Spain bond issue raises 3bn euros but at higher rates

  • 19 July 2012
  • From the section Business
Euro flag outside crumbling building
Investors remain wary about whether Spain can rebuild its economy

Debt-laden Spain has raised 2.98bn euros (£2.3bn) on the financial markets, but was forced to pay higher interest rates.

The average yield on bonds repayable in five years rose to 6.46%, against 6.07% at an auction last month.

The average yield on seven-year bonds was 6.7%, up from 4.83% last time.

"They [Spain] sold what they wanted to sell, that's about the only good thing about it," said Monument Securities analyst Marc Oswald.

Investor demand for the bonds fell, with the issue 2.1 times oversubscribed, compared with 3.4 times in June.

Investors remain worried about Spain's high funding costs and whether there is a viable plan to recover from a four-year economic downturn.

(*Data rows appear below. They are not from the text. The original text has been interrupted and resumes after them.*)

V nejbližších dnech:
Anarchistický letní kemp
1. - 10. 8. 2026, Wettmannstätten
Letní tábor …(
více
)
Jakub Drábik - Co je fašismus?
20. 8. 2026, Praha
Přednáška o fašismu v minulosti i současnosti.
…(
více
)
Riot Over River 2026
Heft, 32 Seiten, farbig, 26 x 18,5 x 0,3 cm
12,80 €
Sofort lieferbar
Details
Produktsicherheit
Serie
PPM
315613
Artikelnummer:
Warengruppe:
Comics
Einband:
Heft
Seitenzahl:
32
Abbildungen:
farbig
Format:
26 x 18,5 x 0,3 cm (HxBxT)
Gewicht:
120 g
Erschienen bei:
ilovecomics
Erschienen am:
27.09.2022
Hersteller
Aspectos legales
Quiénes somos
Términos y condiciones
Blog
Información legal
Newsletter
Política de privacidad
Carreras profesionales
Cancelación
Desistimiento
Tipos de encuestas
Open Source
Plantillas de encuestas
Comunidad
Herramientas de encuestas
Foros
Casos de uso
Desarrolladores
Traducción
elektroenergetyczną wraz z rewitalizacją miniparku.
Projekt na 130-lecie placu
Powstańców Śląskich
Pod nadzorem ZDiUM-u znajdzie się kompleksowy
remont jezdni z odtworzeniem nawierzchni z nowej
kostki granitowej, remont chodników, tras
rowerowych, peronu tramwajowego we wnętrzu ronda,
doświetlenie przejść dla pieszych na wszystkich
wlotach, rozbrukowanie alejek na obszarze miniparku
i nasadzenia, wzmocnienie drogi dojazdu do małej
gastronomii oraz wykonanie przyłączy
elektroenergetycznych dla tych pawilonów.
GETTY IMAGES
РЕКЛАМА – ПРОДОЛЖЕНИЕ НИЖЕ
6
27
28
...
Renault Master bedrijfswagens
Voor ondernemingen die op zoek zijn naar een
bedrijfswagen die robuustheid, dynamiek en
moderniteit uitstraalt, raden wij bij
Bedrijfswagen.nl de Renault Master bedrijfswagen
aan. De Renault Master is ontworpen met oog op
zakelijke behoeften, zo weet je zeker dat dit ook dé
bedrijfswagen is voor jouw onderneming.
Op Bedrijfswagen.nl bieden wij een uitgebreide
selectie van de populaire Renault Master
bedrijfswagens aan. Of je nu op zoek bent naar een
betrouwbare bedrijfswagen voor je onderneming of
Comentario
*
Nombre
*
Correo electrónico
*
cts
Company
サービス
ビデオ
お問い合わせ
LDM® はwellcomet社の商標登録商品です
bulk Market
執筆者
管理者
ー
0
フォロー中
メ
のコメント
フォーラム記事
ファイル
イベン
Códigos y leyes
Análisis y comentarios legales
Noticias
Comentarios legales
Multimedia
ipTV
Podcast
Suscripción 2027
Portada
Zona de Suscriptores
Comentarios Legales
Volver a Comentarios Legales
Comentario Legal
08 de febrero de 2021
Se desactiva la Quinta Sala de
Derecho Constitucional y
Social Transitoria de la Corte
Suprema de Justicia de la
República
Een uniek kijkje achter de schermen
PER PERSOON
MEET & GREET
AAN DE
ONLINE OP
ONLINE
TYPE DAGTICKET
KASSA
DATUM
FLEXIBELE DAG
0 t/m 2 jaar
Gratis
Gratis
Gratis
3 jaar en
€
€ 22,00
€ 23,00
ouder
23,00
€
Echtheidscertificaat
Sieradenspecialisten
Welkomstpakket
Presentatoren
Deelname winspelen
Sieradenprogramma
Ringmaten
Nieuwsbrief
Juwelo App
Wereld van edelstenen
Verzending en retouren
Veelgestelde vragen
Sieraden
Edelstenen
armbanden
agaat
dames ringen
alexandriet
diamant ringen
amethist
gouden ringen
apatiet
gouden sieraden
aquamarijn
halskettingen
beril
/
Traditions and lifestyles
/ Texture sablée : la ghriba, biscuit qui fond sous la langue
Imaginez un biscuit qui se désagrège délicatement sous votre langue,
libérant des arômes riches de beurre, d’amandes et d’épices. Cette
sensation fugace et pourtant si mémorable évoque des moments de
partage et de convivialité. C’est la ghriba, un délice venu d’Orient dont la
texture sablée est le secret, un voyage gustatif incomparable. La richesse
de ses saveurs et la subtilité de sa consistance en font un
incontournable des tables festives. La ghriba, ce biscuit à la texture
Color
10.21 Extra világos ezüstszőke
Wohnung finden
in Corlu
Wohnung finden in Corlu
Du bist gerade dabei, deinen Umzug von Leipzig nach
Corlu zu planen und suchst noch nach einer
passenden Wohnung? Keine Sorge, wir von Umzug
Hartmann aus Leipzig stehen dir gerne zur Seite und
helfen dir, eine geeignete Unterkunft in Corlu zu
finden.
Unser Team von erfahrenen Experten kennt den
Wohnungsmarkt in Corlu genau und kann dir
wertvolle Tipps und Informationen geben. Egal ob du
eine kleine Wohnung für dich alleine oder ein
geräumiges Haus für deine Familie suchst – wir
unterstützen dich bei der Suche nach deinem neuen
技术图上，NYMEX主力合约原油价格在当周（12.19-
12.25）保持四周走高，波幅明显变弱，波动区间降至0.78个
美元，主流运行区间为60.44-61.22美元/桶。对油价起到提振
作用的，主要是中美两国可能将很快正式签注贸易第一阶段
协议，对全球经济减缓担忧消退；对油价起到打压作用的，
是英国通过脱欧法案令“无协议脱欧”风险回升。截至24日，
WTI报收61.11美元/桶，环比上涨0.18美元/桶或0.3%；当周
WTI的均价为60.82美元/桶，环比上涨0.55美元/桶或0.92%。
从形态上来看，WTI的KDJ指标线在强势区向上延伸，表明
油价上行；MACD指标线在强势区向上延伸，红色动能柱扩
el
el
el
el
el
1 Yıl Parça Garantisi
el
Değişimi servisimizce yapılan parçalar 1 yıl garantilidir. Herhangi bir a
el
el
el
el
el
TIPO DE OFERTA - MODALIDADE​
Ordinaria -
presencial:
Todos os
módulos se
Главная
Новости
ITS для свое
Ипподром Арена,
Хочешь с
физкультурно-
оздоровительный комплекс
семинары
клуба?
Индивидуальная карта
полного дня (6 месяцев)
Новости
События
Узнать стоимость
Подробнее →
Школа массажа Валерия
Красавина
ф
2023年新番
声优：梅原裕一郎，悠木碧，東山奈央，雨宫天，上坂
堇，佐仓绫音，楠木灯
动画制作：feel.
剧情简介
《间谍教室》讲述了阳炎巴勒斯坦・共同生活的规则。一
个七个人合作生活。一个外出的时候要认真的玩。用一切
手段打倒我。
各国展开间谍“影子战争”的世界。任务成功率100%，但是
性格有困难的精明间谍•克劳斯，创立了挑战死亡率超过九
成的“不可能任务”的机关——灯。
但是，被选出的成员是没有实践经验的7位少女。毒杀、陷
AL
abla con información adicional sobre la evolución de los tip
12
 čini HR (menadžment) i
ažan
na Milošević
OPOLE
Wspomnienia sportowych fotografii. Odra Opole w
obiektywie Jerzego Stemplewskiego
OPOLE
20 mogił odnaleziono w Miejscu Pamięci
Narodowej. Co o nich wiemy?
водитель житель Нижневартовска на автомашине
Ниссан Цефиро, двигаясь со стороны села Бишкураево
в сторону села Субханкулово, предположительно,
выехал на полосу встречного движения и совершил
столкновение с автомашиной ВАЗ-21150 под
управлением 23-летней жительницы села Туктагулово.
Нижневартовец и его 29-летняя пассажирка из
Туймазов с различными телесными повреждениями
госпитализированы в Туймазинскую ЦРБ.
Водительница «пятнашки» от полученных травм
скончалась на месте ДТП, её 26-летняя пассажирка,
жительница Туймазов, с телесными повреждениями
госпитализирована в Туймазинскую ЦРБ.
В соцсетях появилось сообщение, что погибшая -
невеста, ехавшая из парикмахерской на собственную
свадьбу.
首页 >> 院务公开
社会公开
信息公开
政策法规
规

Later on Thursday, German MPs were due to vote on an aid package of up to 100bn euros for Spain.

It is expected that the government of Chancellor Angela Merkel may suffer a small rebellion, but that MPs will still clear the rescue package. Mrs Merkel said ahead of the vote: "From what I am hearing, I am optimistic."

The German parliament has been recalled from its summer break to vote on the emergency eurozone action.